EXERCISES TO COMPLETE:
#1 Please write out the stretch of the birthday gift post from "Ok everyone I" through "what to get.".
#2 In the birthday gift post, what vehicle does the couple plan to take out bush now that they have given up dirt bike riding?
#3 Pick up the post about a husband's 50th birthday gift at its end and keep writing it.

**** DOCUMENT PASSAGE ****

# HELP ...What do I get Hubby for 50th Bday



## TJ65 (Jan 19, 2010)

Ok everyone I really need HELP!!!!!!

I know you answer lots of questions so here is one for you!!!
My Husband is turning the big 5 0 !!!!!! OMG I will be married to a 50 year old.!!! Now that is amazing! 

I have been thinking about it for so long, but I have absolutely NO idea of what to get. 
We have recently stopped dirt bike riding (because of me falling off!!) and planning to go out bush by a small Suzuki instead. So as you can gather he loves the bush! AS for anything else he has a passion for well ….. not much. He fiddles a bit iin the shed and on the cars, likes the footy and stuff but no real passion. Likes the computer but recently had to upgrade so I cant buy him a new one. (same goes with a phone.)

Thought of the trip away - too expensive … and we have to place the cat and dog somewhere. He's got all the 4×4 stuff he needs. His tools are all pretty well stocked. I have thought of making him something but time has just passed with no idea of what to make, now it is probably too late!

**** RECORD SET ****

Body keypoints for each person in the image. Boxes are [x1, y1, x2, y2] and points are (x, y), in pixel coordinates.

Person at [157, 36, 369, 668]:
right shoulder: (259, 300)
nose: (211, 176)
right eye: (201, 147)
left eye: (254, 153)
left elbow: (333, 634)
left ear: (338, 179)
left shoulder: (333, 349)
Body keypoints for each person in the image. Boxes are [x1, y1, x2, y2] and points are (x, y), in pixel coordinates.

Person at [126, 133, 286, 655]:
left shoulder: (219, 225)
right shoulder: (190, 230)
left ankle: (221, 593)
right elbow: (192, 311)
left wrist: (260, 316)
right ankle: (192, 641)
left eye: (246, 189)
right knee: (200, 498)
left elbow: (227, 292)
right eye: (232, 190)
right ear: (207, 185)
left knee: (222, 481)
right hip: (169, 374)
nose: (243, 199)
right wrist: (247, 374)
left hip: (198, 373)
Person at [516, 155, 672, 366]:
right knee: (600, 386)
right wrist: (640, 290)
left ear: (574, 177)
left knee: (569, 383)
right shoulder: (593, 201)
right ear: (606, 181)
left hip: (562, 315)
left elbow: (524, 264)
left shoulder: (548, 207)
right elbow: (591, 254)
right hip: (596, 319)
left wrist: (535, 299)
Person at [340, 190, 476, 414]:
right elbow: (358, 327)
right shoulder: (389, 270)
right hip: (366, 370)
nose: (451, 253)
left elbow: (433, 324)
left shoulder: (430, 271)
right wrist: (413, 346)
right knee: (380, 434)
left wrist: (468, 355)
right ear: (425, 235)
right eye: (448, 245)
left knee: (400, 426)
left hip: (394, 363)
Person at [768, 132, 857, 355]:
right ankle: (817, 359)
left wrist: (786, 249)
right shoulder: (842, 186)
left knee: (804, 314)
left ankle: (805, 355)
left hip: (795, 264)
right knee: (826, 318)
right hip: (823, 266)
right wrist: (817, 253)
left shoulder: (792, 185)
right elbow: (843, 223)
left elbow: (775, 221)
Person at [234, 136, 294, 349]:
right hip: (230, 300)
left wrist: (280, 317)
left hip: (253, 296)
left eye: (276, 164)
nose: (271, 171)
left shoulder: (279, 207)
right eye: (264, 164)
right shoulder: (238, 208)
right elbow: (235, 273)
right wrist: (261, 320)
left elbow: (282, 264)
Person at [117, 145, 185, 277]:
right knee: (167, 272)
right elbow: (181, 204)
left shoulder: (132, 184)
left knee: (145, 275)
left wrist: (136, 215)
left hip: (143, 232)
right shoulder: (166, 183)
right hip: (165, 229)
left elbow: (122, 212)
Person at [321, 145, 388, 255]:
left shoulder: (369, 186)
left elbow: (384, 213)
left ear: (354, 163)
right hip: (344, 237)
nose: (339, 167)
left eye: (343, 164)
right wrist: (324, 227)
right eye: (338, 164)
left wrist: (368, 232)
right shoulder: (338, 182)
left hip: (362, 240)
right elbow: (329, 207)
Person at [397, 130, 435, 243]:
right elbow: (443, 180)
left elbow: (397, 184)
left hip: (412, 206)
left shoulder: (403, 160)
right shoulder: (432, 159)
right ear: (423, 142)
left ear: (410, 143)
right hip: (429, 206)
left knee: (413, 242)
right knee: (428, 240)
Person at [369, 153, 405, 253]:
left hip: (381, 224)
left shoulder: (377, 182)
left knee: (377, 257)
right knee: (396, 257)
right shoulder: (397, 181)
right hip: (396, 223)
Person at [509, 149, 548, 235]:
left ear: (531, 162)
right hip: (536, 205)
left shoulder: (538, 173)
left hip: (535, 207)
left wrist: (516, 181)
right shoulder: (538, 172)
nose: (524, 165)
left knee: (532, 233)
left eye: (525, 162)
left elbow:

****

ANSWERS BELOW:
#1
Ok everyone I really need HELP!!!!!!

I know you answer lots of questions so here is one for you!!!
My Husband is turning the big 5 0 !!!!!! OMG I will be married to a 50 year old.!!! Now that is amazing! 

I have been thinking about it for so long, but I have absolutely NO idea of what to get.

#2 A small Suzuki.

#3
PLEASE HELP, ANY IDEAS ARE WELCOME


----------



## ellen35 (Jan 1, 2009)

Can you get him a nice photo of the area he likes the best and make the frame yourself?
If you are a photographer, you can do both.


----------



## Bob Collins (Apr 25, 2008)

Hi Theresa, Hubby must have got you from the cradle, sorry, I was thinking of the old saying "cradle snatching". If he likes camping and if the budget is OK what about a petrol powered generator or other
camping gear. Failing that buy some tools for your workshop and say you will be making him something special. See, I have been no help at all. Do give him a nice hug and a party, the 50th only comes once.


----------



## NH_Hermit (Dec 3, 2009)

Does he enjoy fishing? Fly fishing can be a never ending idea for gifts.


----------



## GMman (Apr 11, 2008)

Depends what he likes. 50 is special.
If he likes a crowd give him a party.
If not take him to a nice restaurant and choose a nice card that tells him how much you love him.
And finally 50 is still young the last thing give him a good night of loving.
He will be a new man in the morning.


----------



## helluvawreck (Jul 21, 2010)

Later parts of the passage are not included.